GSA Connects 2024 Meeting in Anaheim, California

Paper No. 243-12
Presentation Time: 8:00 AM-5:30 PM

POTAMOLOGICAL INVESTIGATION INTO THE FLUVIAL TERRACES OF THE QUATERNARY-TO-MODERN RED RIVER OF THE SOUTH: CANYON, TEXAS TO TEXARKANA, TEXAS


ZEIGER, Tyler and HOLBROOK, John M., Department of Geological Sciences, Texas Christian University, Fort Worth, TX 76129

The Upper Red River of the South has largely gone understudied by the scientific community. Tributaries and neighboring regions have been observed in some detail, but very little has been done on the Red River itself. In the course of this investigation, 13 discrete fluvial terraces were discovered within and above the Upper Red River Valley, providing a record that potentially spans to the Late Pliocene.

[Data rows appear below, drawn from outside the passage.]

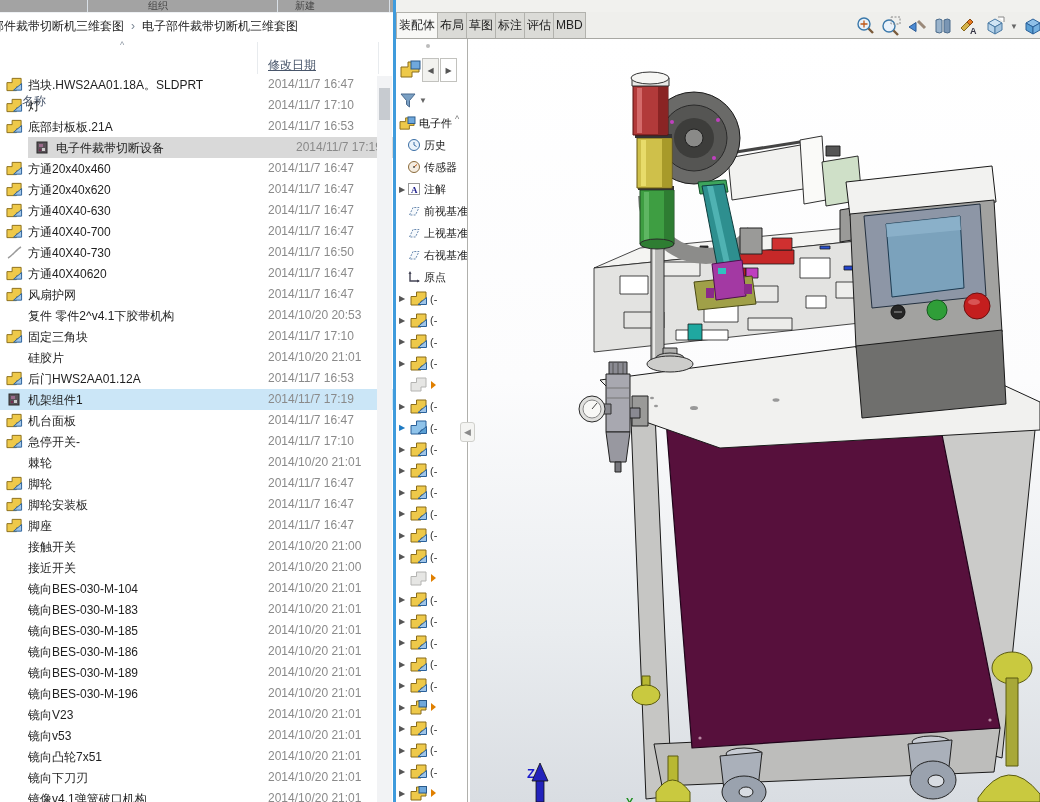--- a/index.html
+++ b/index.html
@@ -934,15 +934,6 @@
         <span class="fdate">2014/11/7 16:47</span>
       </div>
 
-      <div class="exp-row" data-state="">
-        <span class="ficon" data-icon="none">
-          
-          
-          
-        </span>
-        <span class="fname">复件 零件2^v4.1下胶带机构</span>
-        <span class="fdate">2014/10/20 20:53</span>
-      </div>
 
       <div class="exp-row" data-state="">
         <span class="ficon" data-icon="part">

Definitive dates spanning between the MIS 5c (0.1 Ma) and the Medieval Climatic Anomaly (MCA) (1 ka BP) provide an avenue in which formational and degradational events can be assigned to specific climatic cycles, such as the Wisconsinan Glaciations, Last Glacial Maximum (LGM), and their interstadials, the Younger Dryas and its later Collapse (CYD), and the MCA. Utilizing Optically Stimulated Luminescence (OSL) dating in conjunction with a hand augering campaign, the terraces were drilled, logged, dated, and analyzed to determine architecture and characteristics of the fluvial deposits while pedogenic analysis allowed for the determination of the length of subaerial exposure to which these terraces were subjected prior to later burial. The dates for the terraces allowed for the further correlation of terrace construction, abandonment, and valley incision since the middle Sangamon Interglacial. These deposits record an ancient Red River vastly different from the stream seen today. Thick assemblages of deposits and broad terraces, reflecting a massive aggradational system, suggest that this paleo-Red River was significantly larger. Relict deposits of the Lower Red River Valley confirm that the ancient River was similar in discharge and yield to the coeval Mississippi River, indicating that this ancestral Red River operated on a continent-scale, suggesting a montane source to the west. In reconstructing a distribution model connecting the present Red River drainage basin to the Rocky Mountains, it is apparent that an additional fluvial axis would be required to nourish the ancient Red River. The Canadian River was identified through this study as being the ideal candidate for such a vector. This likewise suggests that the eventual pirating of the Canadian River by the Arkansas River became the Red’s downfall, as the Red River became both starved of sediment and discharge, relegating the former continent-scale River to the desert stream that today rises atop the Llano Estacado.